Another, named “Indie Kitty”, offers the chance to support independent businesses in Bristol, Bath, Brighton, Birmingham and Cardiff by purchasing vouchers that can be redeemed when they reopen. They can be purchased through Wriggle - a Bristol-based food delivery service.

4. Join the streaming sensation

Many yoga teachers and vocal coaches have been taking to the likes of Zoom to continue classes by streaming them. Some are asking for a voluntary donation rather than a set fee, so if your income has taken a hit and things are tight, you might still be able to afford it. If your favourite service is not already offering it, ask them if they would consider doing so until they are able to open doors again.

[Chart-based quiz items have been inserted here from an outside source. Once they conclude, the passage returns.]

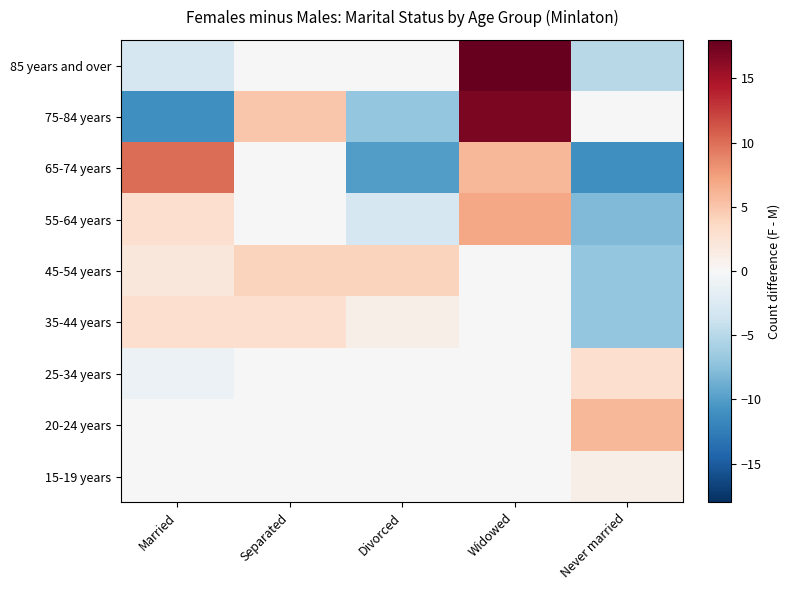

Reading left to right, what are all the values shown in this chart?

15-19 years: Married=0	Separated=0	Divorced=0	Widowed=0	Never married=1
20-24 years: Married=0	Separated=0	Divorced=0	Widowed=0	Never married=6
25-34 years: Married=-1	Separated=0	Divorced=0	Widowed=0	Never married=3
35-44 years: Married=3	Separated=3	Divorced=1	Widowed=0	Never married=-7
45-54 years: Married=2	Separated=4	Divorced=4	Widowed=0	Never married=-7
55-64 years: Married=3	Separated=0	Divorced=-3	Widowed=7	Never married=-8
65-74 years: Married=10	Separated=0	Divorced=-10	Widowed=6	Never married=-11
75-84 years: Married=-11	Separated=5	Divorced=-7	Widowed=17	Never married=0
85 years and over: Married=-3	Separated=0	Divorced=0	Widowed=18	Never married=-5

5. Stock up on birthday presents

Shopping might be the last thing on your mind. But for family and friends that have birthdays coming up in the next few months – try to make sure most of your spend goes into the pockets of small businesses. Early on in lockdown I spotted a tweet by a local dressmaker that said she was thrilled someone had bought one of her designs for a friend’s birthday, as it meant she could go out that afternoon to do a food shop. If you don’t want to choose a specific item, many local firms are offering gift cards. This includes restaurants and bars. You could also investigate what local bakeries and small restaurants are offering. Some in my area are delivering birthday afternoon teas complete with all the trimmings.

6. Give shout-outs on social media

A gesture that won’t cost you a penny is to follow your favourite businesses on social media, and like and share their interesting posts. It can be a huge help to spread the word of how their business has adapted to lockdown and to reach new audiences. Equally when shops start to open, shout loud and proud about the great efforts being made to open and provide a safe shopping environment for loyal customers.

Share local restaurant delivery menus, links of streamed classes and any offers you’ve spotted that might not have been seen by others. If you’re not camera-shy, you might want to go a step further and post a video about where you shop. Exeter City Council has launched a campaign - Stronger Together - to support local business. It is encouraging people to post 10-second clips about businesses they love in the area, using the hashtags #WeAreStronger #Supportlocal and #BuyLocal.

7. Get those odd jobs done

Supporting local business is not just about those with a shop presence. There are plenty of tradespeople suffering a huge loss of income. Keep an eye out for offers on local Facebook groups. I’ve been meaning to contact a local firm that offers to clear gutters for a bargain £30. Dig out (or write out) the list of things you need doing around the house – in or out – and find someone local who can help, as long as they can adhere to social distancing, of course.

The above article is intended as general information and does not constitute advice in any way. You should take independent advice if you have any questions about your specific circumstances.